Except the bodies.  Scavengers had pulled out a lot of them, but there were cars with the windows closed and intact remains still inside; there were a few here and there, as if a giant had trampoline-jumped, throwing people up into the air so that they landed willy-nilly.  Some of the buildings had faces pressed against the windows, faces that made Therosa reach for her gun, until she realized they were mummified, gone.

And there was nobody, nobody alive.  There were hardly even animals visible, just the bleached bones of people and of society, crumbled bits of buildings and the long cracked main road she could sometimes see through the rubble.

She kept walking.  She had never gone longer than four days of walking without seeing someone.  Not necessarily friendly someones, but people, living people, and the evidence of their passing.  Where had everyone gone?  Nowhere she had been had everyone died, even if the death rate had been between horrendous and mind-blowing everywhere.

She scavenged a few things here and there, not deviating more than twenty feet from her path.  There had to be people here somewhere.  There had to be something that was going to jump out at her, or shoot her, or-

She was picking up a dropped backpack – a kid’s backpack, pink, with Minnie Mouse.  There, in front of her, mostly covered by an old rug and only visible from this particular angle, was a trapdoor.

She was so going to get shot.  Or worse.

She moved the rug aside and opened the trap door.

A ladder went down into a room she was pretty sure wasn’t supposed to be there, not in what had been labelled as a law office.

She made sure the door closed solidly above her but didn’t lock and put her flashlight on its dimmest setting.  There, the shelf was just out of whack. She moved it aside, wincing every time it made a noise.
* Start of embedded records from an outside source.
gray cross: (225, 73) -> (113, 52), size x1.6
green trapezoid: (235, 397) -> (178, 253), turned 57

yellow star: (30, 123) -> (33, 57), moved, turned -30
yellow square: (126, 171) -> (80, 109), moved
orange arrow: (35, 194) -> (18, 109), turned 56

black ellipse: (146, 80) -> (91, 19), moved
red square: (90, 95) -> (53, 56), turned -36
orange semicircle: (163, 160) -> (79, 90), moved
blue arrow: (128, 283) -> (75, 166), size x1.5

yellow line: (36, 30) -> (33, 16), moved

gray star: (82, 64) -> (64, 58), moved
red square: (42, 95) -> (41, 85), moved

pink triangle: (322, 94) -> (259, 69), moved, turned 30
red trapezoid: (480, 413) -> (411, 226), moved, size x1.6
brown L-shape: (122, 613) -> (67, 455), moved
And there was a giant vault door, hidden behind a pretty decent curtain.  Heart in her throat, Therosa began to open the door.  If nobody had survived, if nobody had made it down here, there would be viable supplies.  She could live down here.  She could settle down.
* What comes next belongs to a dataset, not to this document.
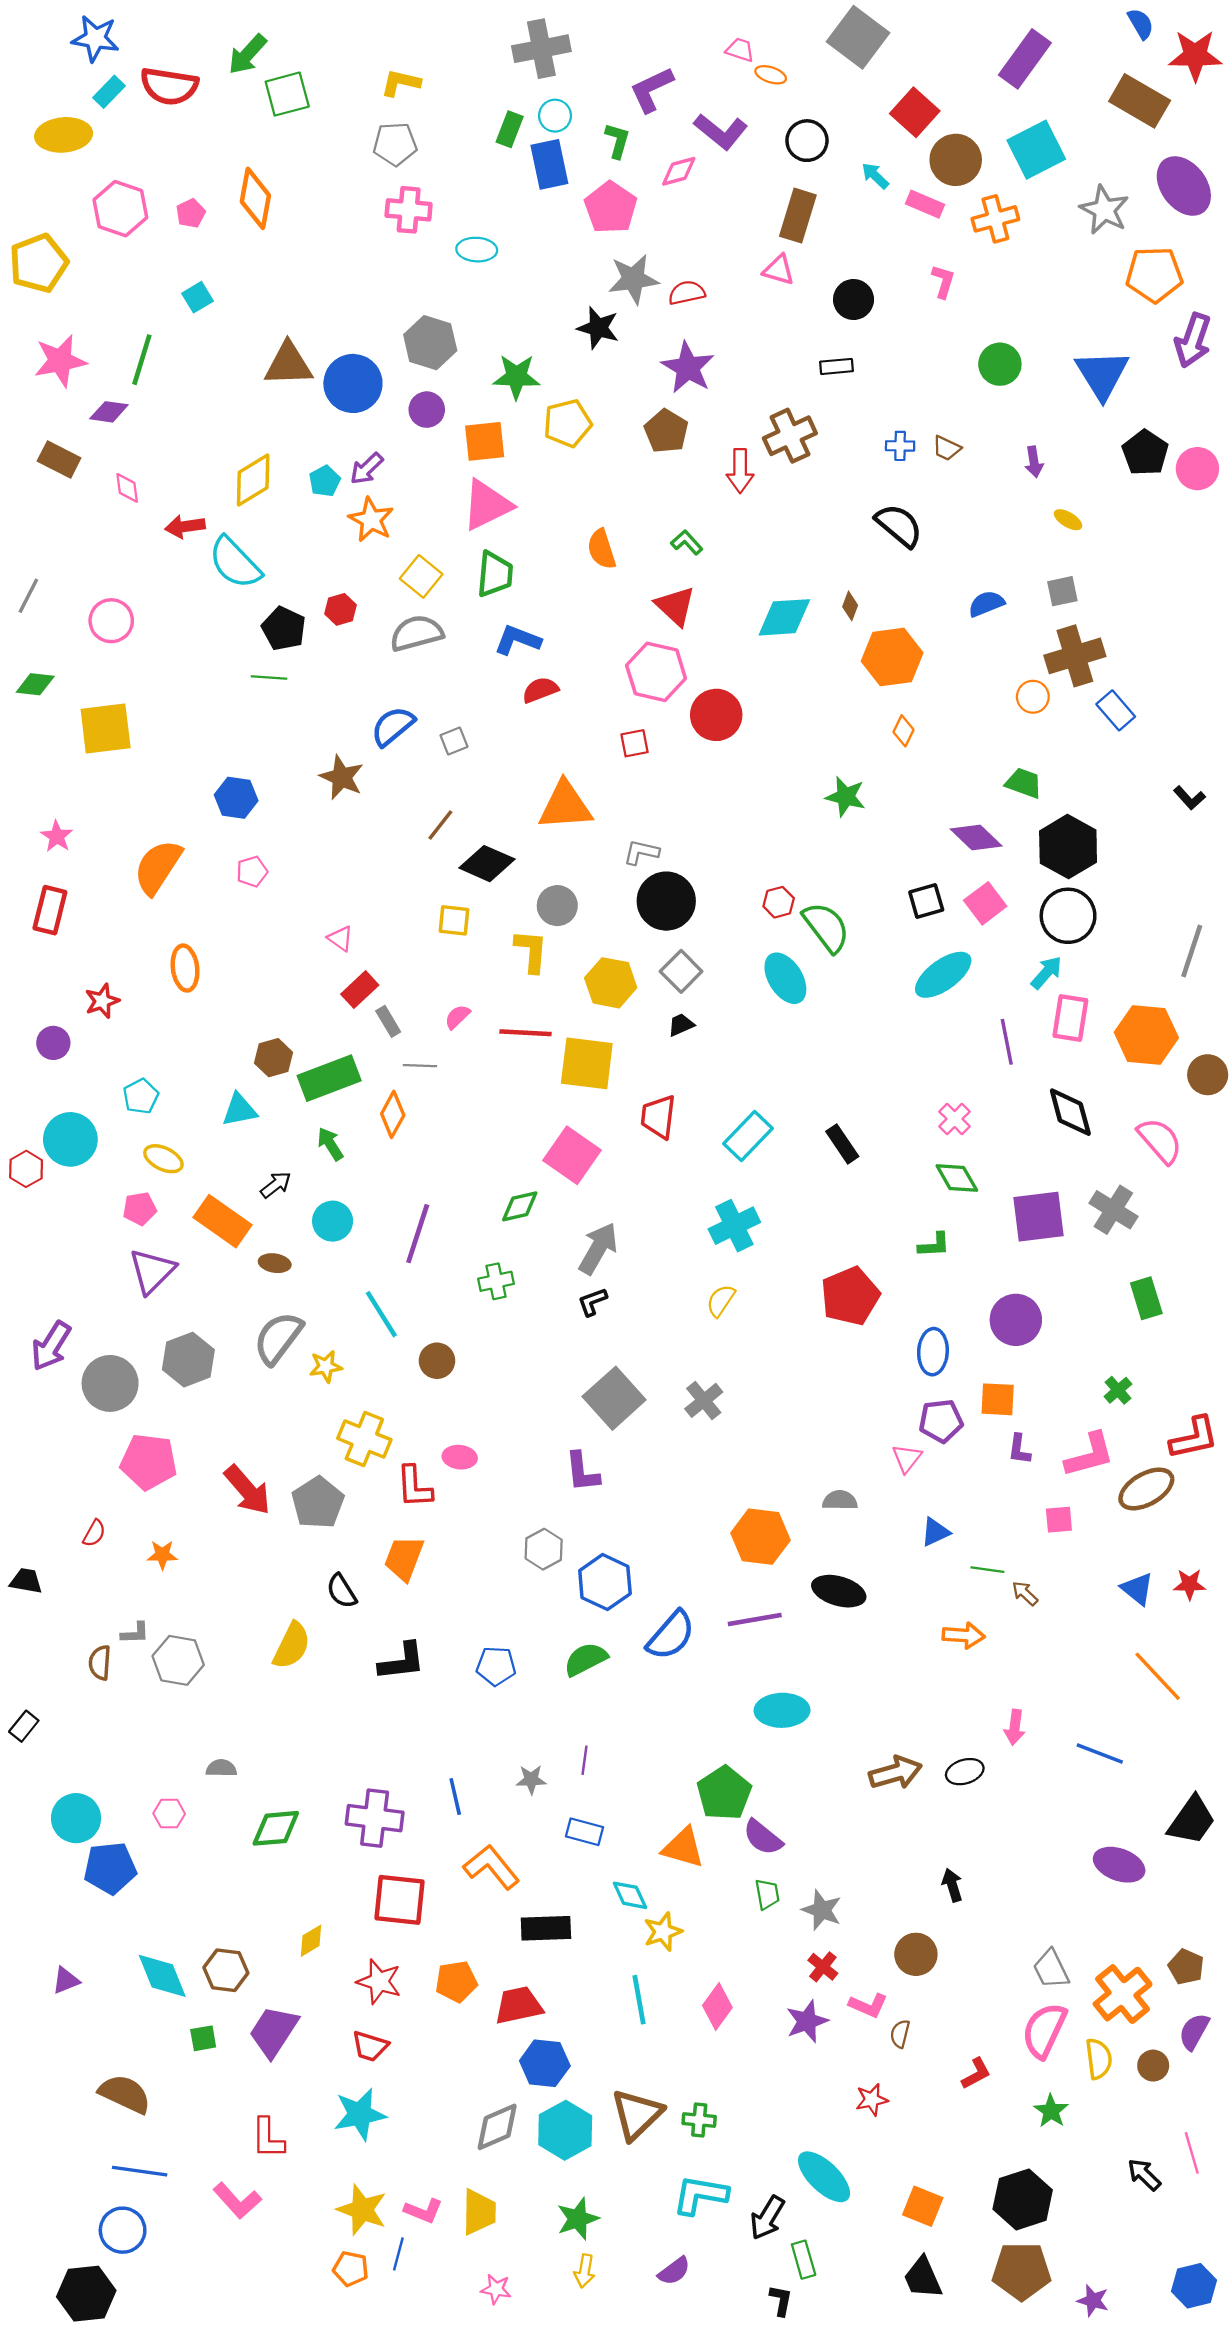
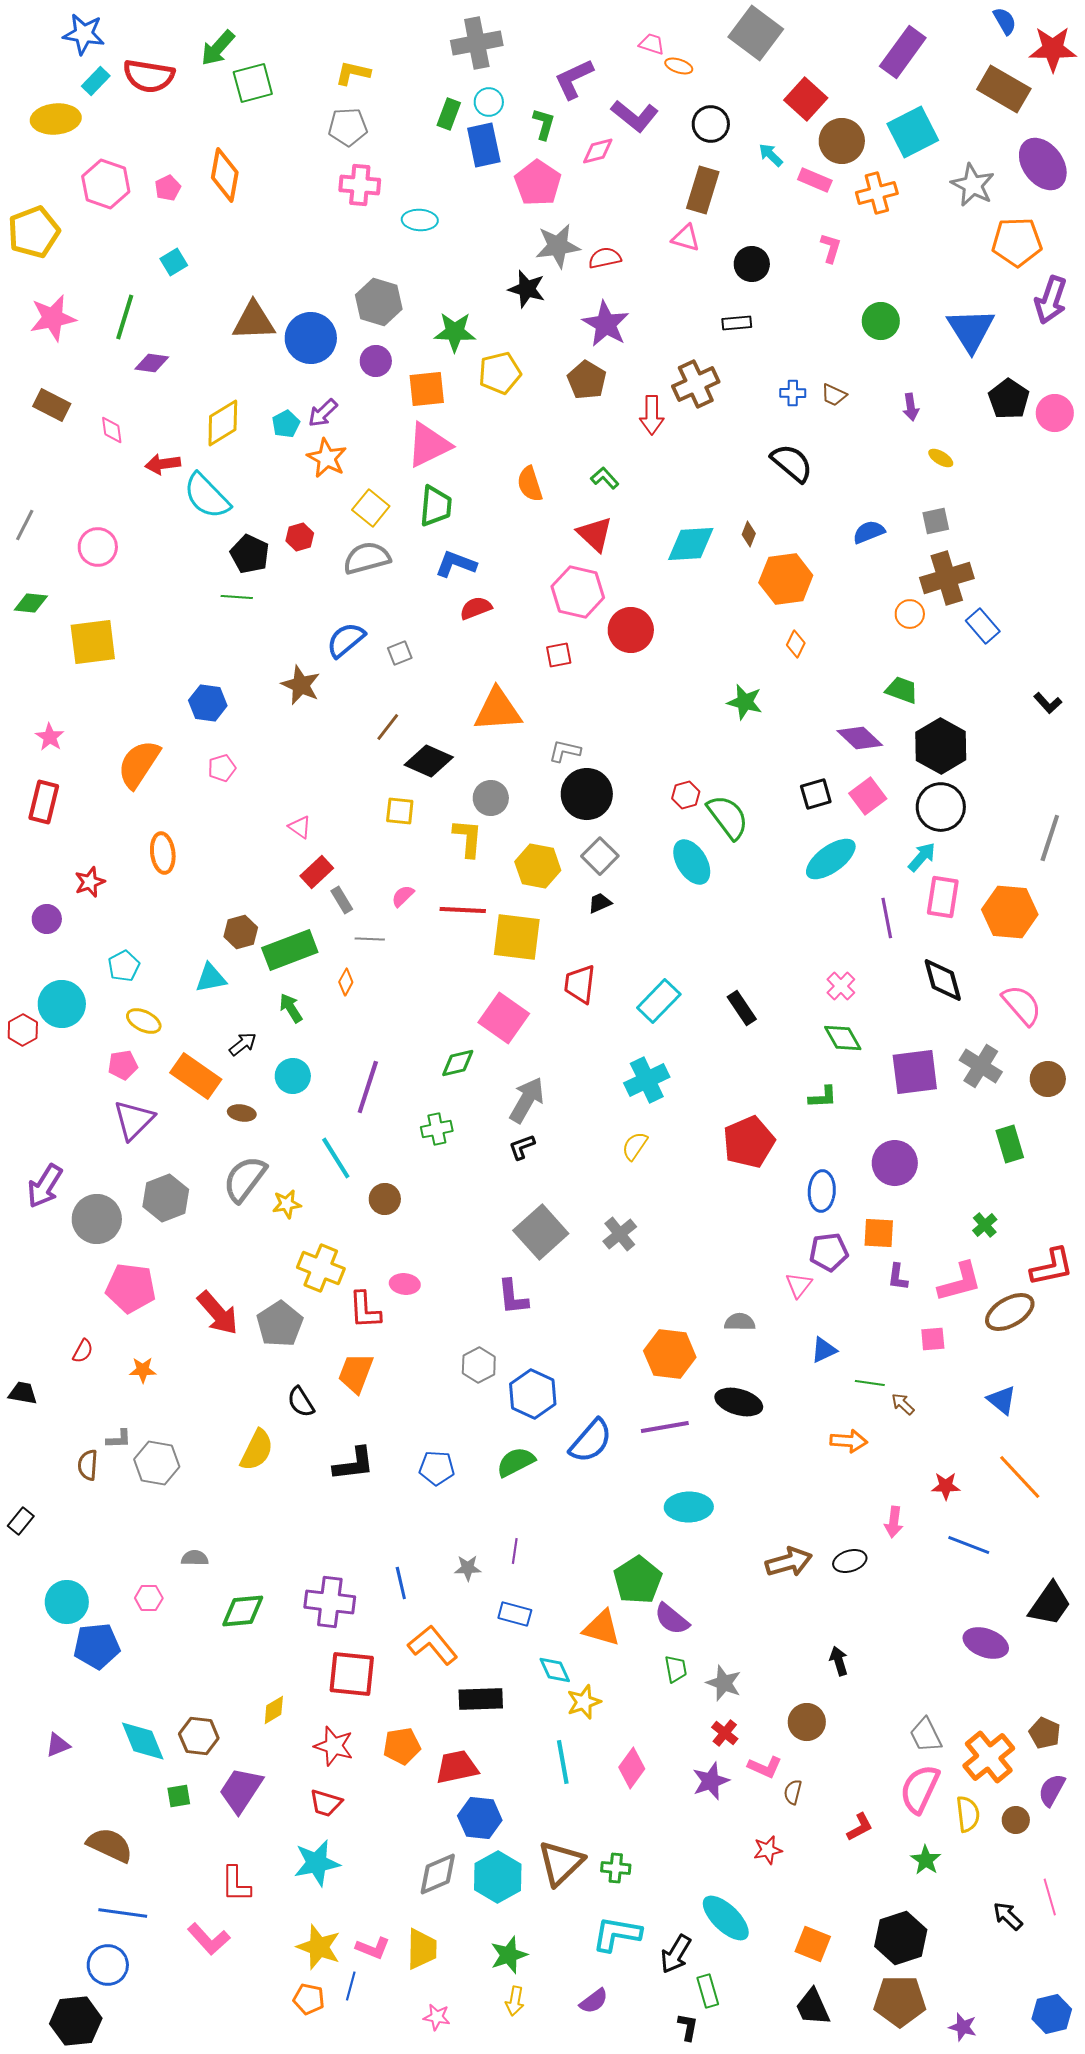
purple diamond: (109, 412) -> (152, 363), moved
brown circle: (1208, 1075) -> (1048, 1079), moved
orange diamond: (393, 1114) -> (346, 982), size x0.7
red star: (1189, 1584) -> (946, 1486), moved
The door stuck and jammed in her hand over and over again.  Finally, she went back to the shelf and got a bottle of WD40, which she applied liberally to every possible surface that might need it.  Using a rag to protect her hands, she turned the handle again.  Nobody had opened this thing since the end and probably a few years before that.  Visions of cans and cans of food filled her mind’s ey.

The door swung open.  Therosa found herself face to face with as many people as could physically fit in the narrow corridor in front of her.  The one in the front was ancient-looking; just behind him was a slender teenaged girl and an infant.  They were all pallid; they were all dimly-lit and the light made them look almost green.

“Is it safe to come out?”  The old man’s voice was a croak.  “Is it safe now?  Is the war over?”